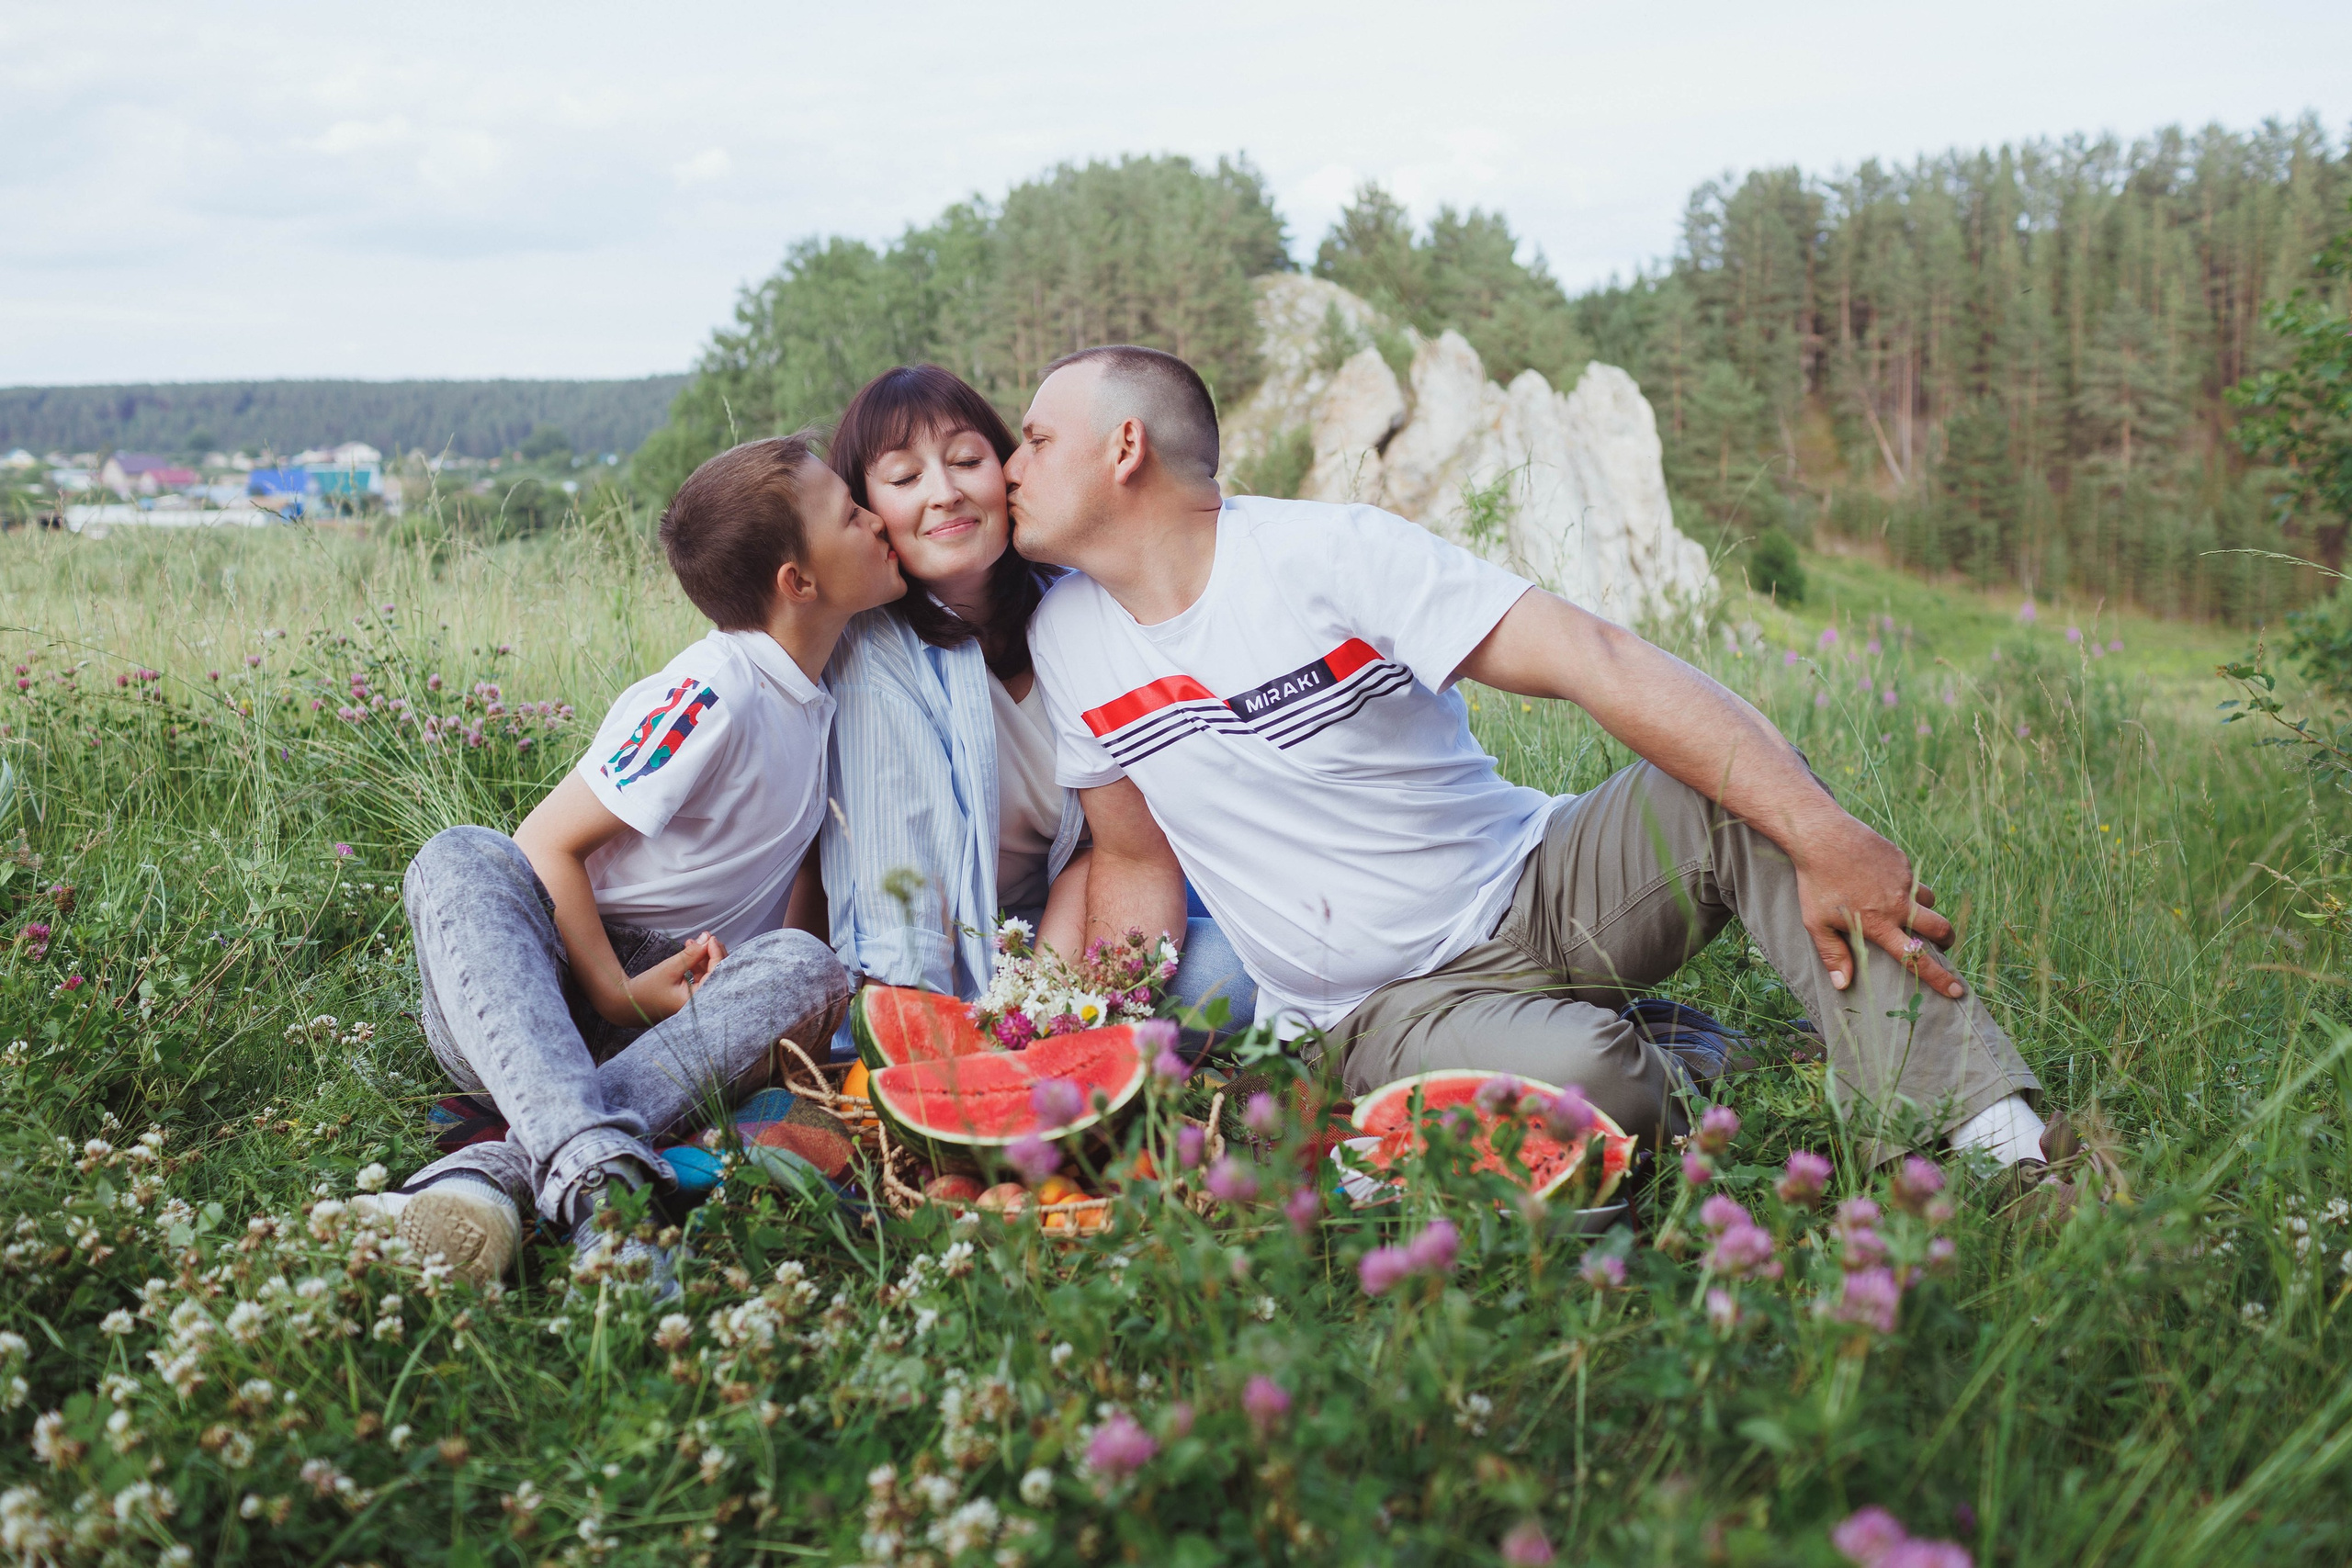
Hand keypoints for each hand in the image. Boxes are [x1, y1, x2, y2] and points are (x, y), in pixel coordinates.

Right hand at [601, 932, 726, 1025]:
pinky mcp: (690, 998)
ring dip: (704, 958)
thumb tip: (707, 939)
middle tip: (707, 938)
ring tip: (694, 942)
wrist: (626, 1002)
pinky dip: (697, 965)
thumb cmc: (646, 988)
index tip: (711, 938)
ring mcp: (696, 1002)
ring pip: (709, 975)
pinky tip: (691, 951)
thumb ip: (691, 955)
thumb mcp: (670, 968)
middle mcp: (700, 1004)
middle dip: (713, 954)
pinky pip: (700, 979)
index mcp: (697, 1001)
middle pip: (717, 975)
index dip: (716, 954)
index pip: (716, 974)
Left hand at [1791, 815, 1962, 999]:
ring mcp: (1903, 880)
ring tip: (1908, 912)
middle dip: (1947, 941)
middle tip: (1942, 945)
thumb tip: (1842, 984)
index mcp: (1879, 924)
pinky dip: (1907, 886)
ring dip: (1925, 910)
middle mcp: (1897, 904)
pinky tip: (1885, 881)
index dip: (1939, 978)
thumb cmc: (1815, 882)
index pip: (1916, 958)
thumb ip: (1833, 954)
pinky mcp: (1902, 861)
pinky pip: (1913, 879)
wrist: (1821, 836)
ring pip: (1930, 900)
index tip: (1957, 991)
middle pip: (1940, 928)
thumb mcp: (1816, 923)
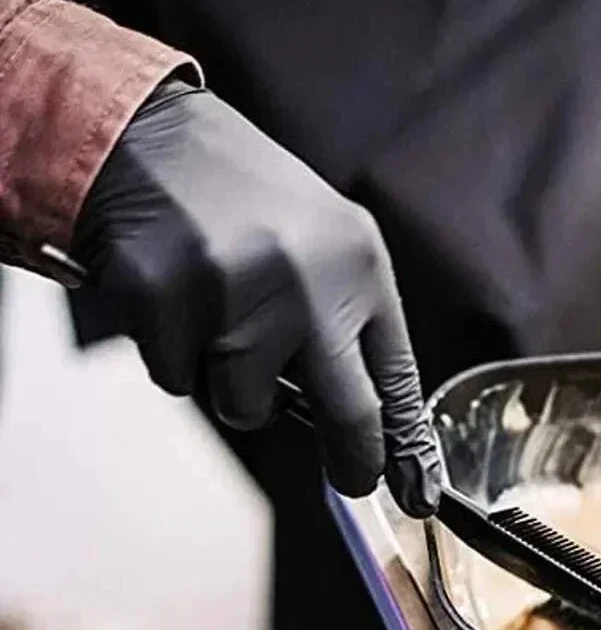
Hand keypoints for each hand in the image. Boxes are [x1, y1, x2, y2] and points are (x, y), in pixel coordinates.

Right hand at [71, 79, 440, 516]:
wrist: (154, 138)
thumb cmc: (247, 200)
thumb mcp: (323, 243)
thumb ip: (344, 320)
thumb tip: (360, 416)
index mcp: (358, 264)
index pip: (396, 375)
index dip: (407, 443)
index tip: (417, 491)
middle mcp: (307, 283)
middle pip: (348, 416)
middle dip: (355, 462)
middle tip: (353, 480)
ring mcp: (235, 296)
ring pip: (246, 407)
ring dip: (234, 383)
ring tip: (222, 315)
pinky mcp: (165, 304)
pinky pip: (178, 379)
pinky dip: (177, 355)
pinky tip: (175, 297)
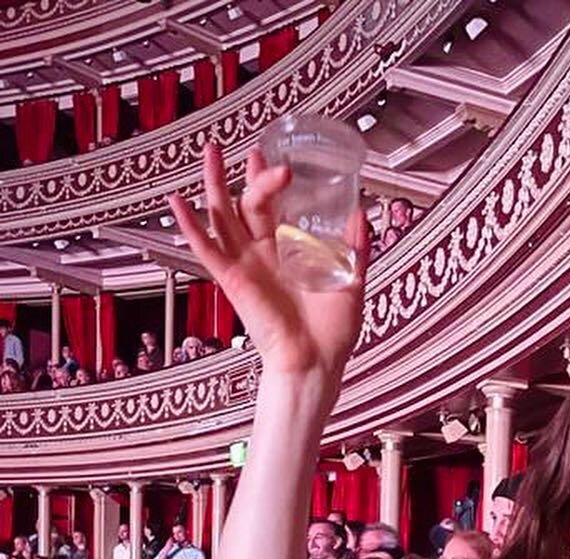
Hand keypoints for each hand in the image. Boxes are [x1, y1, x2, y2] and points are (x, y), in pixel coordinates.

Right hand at [168, 143, 368, 385]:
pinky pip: (205, 250)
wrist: (317, 362)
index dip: (271, 181)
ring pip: (222, 216)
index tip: (279, 160)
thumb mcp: (352, 281)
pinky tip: (176, 202)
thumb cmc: (332, 333)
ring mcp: (246, 265)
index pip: (275, 209)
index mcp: (287, 254)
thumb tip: (360, 213)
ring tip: (211, 152)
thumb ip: (355, 248)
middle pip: (247, 204)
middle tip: (256, 152)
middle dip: (250, 176)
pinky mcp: (232, 280)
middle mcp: (263, 256)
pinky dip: (189, 226)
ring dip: (214, 184)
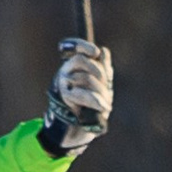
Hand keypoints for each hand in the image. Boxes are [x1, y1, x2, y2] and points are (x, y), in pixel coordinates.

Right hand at [41, 40, 112, 155]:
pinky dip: (96, 101)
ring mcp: (63, 84)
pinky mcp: (66, 98)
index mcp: (73, 65)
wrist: (81, 125)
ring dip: (101, 92)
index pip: (73, 47)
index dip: (83, 45)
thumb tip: (104, 51)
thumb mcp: (100, 84)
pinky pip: (83, 94)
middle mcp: (65, 71)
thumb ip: (102, 67)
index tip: (96, 52)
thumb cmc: (91, 103)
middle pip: (82, 61)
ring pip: (85, 78)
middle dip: (99, 73)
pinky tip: (104, 107)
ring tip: (106, 104)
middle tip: (108, 86)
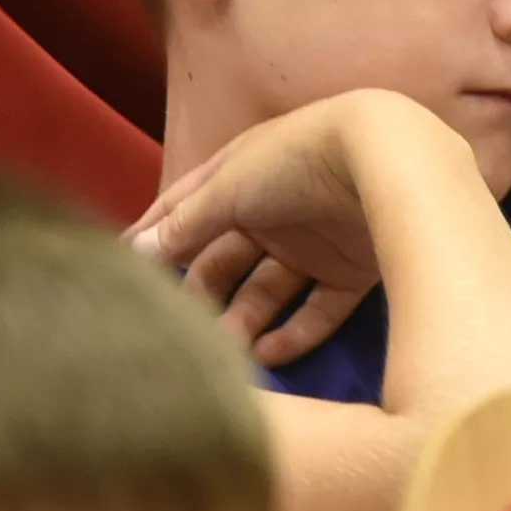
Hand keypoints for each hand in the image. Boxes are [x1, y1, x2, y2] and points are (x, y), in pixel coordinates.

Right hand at [127, 93, 457, 366]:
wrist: (386, 155)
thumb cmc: (294, 161)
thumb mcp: (229, 188)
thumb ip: (185, 223)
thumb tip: (135, 251)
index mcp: (239, 179)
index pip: (186, 212)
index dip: (156, 242)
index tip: (124, 279)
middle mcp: (273, 211)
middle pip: (226, 261)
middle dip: (203, 297)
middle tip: (184, 335)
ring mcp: (314, 242)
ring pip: (269, 291)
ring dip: (245, 321)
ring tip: (226, 353)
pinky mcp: (351, 270)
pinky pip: (317, 309)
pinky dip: (295, 333)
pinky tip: (270, 354)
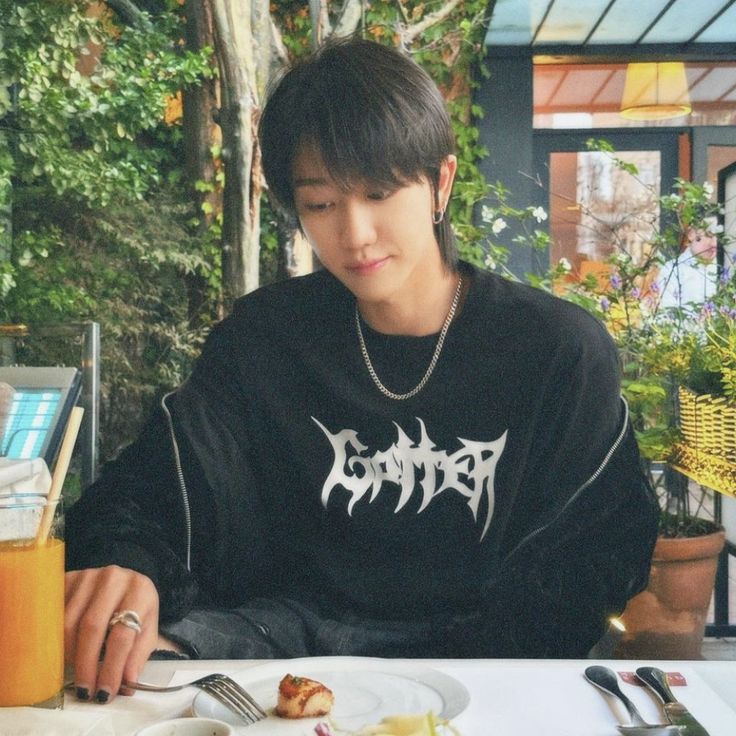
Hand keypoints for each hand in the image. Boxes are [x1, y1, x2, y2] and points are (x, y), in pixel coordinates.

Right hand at [65, 566, 159, 702]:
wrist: (124, 581)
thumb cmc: (136, 609)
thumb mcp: (147, 629)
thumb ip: (138, 656)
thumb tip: (125, 684)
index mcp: (140, 590)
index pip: (122, 634)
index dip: (112, 667)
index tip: (104, 693)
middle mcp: (114, 578)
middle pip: (91, 627)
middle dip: (86, 665)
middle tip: (85, 691)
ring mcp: (88, 576)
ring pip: (68, 622)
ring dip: (69, 654)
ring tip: (76, 672)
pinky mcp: (68, 578)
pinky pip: (54, 613)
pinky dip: (55, 638)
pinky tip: (62, 653)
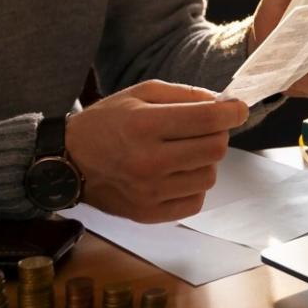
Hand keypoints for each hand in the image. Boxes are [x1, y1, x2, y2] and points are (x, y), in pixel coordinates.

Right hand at [65, 80, 246, 222]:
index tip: (238, 109)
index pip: (207, 119)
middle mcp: (148, 161)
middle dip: (218, 134)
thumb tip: (221, 103)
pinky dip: (194, 186)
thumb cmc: (106, 122)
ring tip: (186, 152)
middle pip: (215, 149)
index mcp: (144, 125)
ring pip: (209, 176)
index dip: (232, 112)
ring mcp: (149, 192)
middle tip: (206, 129)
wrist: (69, 162)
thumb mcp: (139, 93)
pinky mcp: (148, 214)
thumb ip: (183, 95)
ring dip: (206, 161)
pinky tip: (178, 173)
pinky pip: (195, 201)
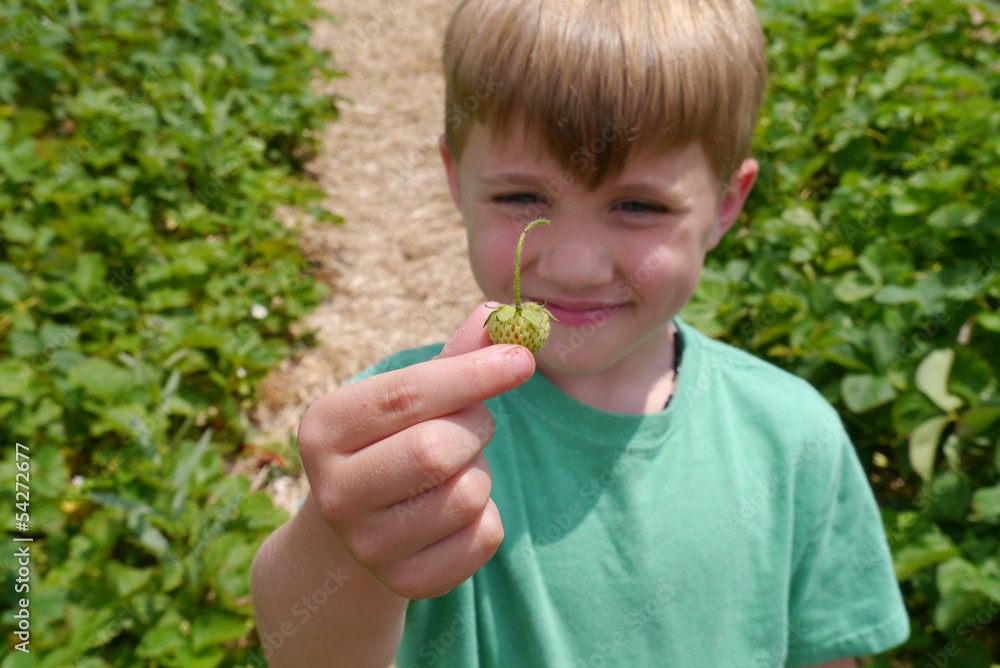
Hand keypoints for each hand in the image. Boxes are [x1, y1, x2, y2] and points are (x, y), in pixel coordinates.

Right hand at [297, 303, 534, 598]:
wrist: (354, 530)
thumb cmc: (390, 441)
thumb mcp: (407, 397)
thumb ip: (453, 357)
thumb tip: (498, 315)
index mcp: (324, 428)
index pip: (406, 395)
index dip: (472, 373)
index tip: (522, 358)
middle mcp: (334, 492)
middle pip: (437, 450)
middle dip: (475, 426)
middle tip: (473, 423)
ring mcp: (367, 545)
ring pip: (468, 494)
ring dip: (481, 471)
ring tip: (456, 468)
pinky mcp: (407, 582)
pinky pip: (484, 536)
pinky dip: (488, 515)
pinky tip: (457, 509)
----------------
Task to carry out:
Set down every record word for word and leave out the pictures.

Solution to the problem:
Hand keypoints for each hand in the image. Boxes are [x1, y1, x2, y2] and points are (x, y), in pixel coordinates.

Right hand at [601, 932, 726, 1025]:
pinky mcp: (690, 998)
ring dip: (704, 958)
thumb tip: (707, 939)
middle tip: (707, 938)
ring tip: (694, 942)
wrist: (626, 1002)
pinky dip: (697, 965)
thumb cmc: (646, 988)
index tip: (711, 938)
ring mcp: (696, 1002)
ring pip: (709, 975)
pinky tip: (691, 951)
thumb ip: (691, 955)
thumb mcp: (670, 968)
middle mcp: (700, 1004)
middle dip: (713, 954)
pinky pip: (700, 979)
index mcp: (697, 1001)
middle pip: (717, 975)
index dip: (716, 954)
index pip: (716, 974)
Left hand at [1791, 815, 1962, 999]:
ring mcp: (1903, 880)
ring tip: (1908, 912)
middle dip: (1947, 941)
middle tip: (1942, 945)
thumb tip: (1842, 984)
index mcp: (1879, 924)
pinky dip: (1907, 886)
ring dip: (1925, 910)
middle mcp: (1897, 904)
pinky tip: (1885, 881)
index dip: (1939, 978)
thumb cmc: (1815, 882)
index pip: (1916, 958)
thumb ip: (1833, 954)
pinky mcp: (1902, 861)
pinky pip: (1913, 879)
wrist: (1821, 836)
ring pip: (1930, 900)
index tip: (1957, 991)
middle pip: (1940, 928)
thumb mcp: (1816, 923)
Hand keypoints for each hand in the image. Boxes are [x1, y1, x2, y2] and points are (x, y), in pixel coordinates.

Right hand at [71, 79, 440, 516]:
wrist: (154, 138)
thumb cmc: (247, 200)
thumb mcp: (323, 243)
thumb ip: (344, 320)
thumb tip: (360, 416)
index mcp: (358, 264)
index pip: (396, 375)
index dip: (407, 443)
index tip: (417, 491)
middle mcp: (307, 283)
middle pip: (348, 416)
middle dip: (355, 462)
middle tip: (353, 480)
ring mcp: (235, 296)
ring pip: (246, 407)
ring dip: (234, 383)
ring tip: (222, 315)
pinky mcp: (165, 304)
pinky pip: (178, 379)
pinky dip: (177, 355)
pinky tip: (175, 297)
Hand keypoints for each hand in the image. Boxes are [x1, y1, x2, y2] and points are (x, y), in pixel coordinates.

Right hand at [168, 143, 368, 385]:
pinky pip: (205, 250)
wrist: (317, 362)
index dip: (271, 181)
ring pip: (222, 216)
index tip: (279, 160)
thumb mcp: (352, 281)
pinky tip: (176, 202)
thumb cmc: (332, 333)
ring mcp: (246, 265)
index pip: (275, 209)
index mcp: (287, 254)
thumb tip: (360, 213)
ring tip: (211, 152)
thumb ip: (355, 248)
middle pip: (247, 204)
middle tip: (256, 152)
middle dip: (250, 176)
pinky mcp: (232, 280)
middle mcp: (263, 256)
pinky dip: (189, 226)
ring dip: (214, 184)
Hand keypoints for each hand in the image. Boxes are [x1, y1, x2, y2] and points are (x, y), in pixel coordinates.

Right hand at [41, 40, 112, 155]:
pinky dip: (96, 101)
ring mcp: (63, 84)
pinky mcp: (66, 98)
index mcp: (73, 65)
wrist: (81, 125)
ring dip: (101, 92)
index pip: (73, 47)
index dip: (83, 45)
thumb tip: (104, 51)
thumb mcp: (100, 84)
pinky pip: (83, 94)
middle mcp: (65, 71)
thumb ip: (102, 67)
index tip: (96, 52)
thumb cmc: (91, 103)
middle pip: (82, 61)
ring pip: (85, 78)
middle dip: (99, 73)
pinky tip: (104, 107)
ring tip: (106, 104)
middle tip: (108, 86)
Hand keypoints for each hand in the image. Boxes are [x1, y1, x2, y2] and points are (x, y), in pixel coordinates.

Right hand at [127, 93, 457, 366]:
wrist: (386, 155)
thumb cmc: (294, 161)
thumb mcp: (229, 188)
thumb ip: (185, 223)
thumb tip: (135, 251)
index mcp: (239, 179)
index pip: (186, 212)
index dip: (156, 242)
index tip: (124, 279)
middle mcp: (273, 211)
middle pip: (226, 261)
middle dip: (203, 297)
middle tip: (184, 335)
ring mcp: (314, 242)
ring pip: (269, 291)
ring dip: (245, 321)
ring tip: (226, 353)
pinky mcp: (351, 270)
pinky pip: (317, 309)
pinky dip: (295, 333)
pinky tip: (270, 354)
Hand keypoints for each hand in the image. Boxes are [x1, y1, x2, y2] and points are (x, y), in pixel coordinates.

Right hand at [65, 566, 159, 702]:
wrist: (124, 581)
thumb cmc: (136, 609)
thumb mcp: (147, 629)
thumb ip: (138, 656)
thumb tip: (125, 684)
index mcp: (140, 590)
index pip: (122, 634)
index dip: (112, 667)
index tip: (104, 693)
middle mcp: (114, 578)
middle pip: (91, 627)
middle dip: (86, 665)
middle tip: (85, 691)
ring mcp: (88, 576)
ring pip: (68, 622)
ring dip: (69, 654)
ring tip: (76, 672)
pinky mcp: (68, 578)
pinky pip: (54, 613)
pinky dip: (55, 638)
pinky tip: (62, 653)
Hand keypoints for each hand in the image. Boxes are [x1, y1, x2, y2] and points are (x, y), in pixel coordinates.

Right hand at [65, 80, 246, 222]:
index tip: (238, 109)
index pip: (207, 119)
middle mcp: (148, 161)
middle dip: (218, 134)
thumb tip: (221, 103)
pinky dip: (194, 186)
thumb cmc: (106, 122)
ring tip: (186, 152)
middle pip: (215, 149)
index mcp: (144, 125)
ring pip: (209, 176)
index dip: (232, 112)
ring mcp: (149, 192)
middle tip: (206, 129)
wrist: (69, 162)
thumb mcp: (139, 93)
pinky mcp: (148, 214)
thumb ip: (183, 95)
ring dip: (206, 161)
pinky tip: (178, 173)
pinky pip: (195, 201)
Hand keypoints for each hand in the image. Boxes are [x1, y1, x2, y2] and points are (x, y), in pixel coordinates.

Right hand at [297, 303, 534, 598]:
wrist: (354, 530)
thumb cmc: (390, 441)
thumb mcp: (407, 397)
thumb ip: (453, 357)
thumb tip: (498, 315)
index mcp: (324, 428)
index pip: (406, 395)
index dip: (472, 373)
index tip: (522, 358)
middle mcp: (334, 492)
middle pip: (437, 450)
middle dip: (475, 426)
middle tip: (473, 423)
ring mcp: (367, 545)
ring pip: (468, 494)
ring dip: (481, 471)
ring tip: (456, 468)
pinky mcp: (407, 582)
pinky pip: (484, 536)
pinky dip: (488, 515)
pinky tip: (457, 509)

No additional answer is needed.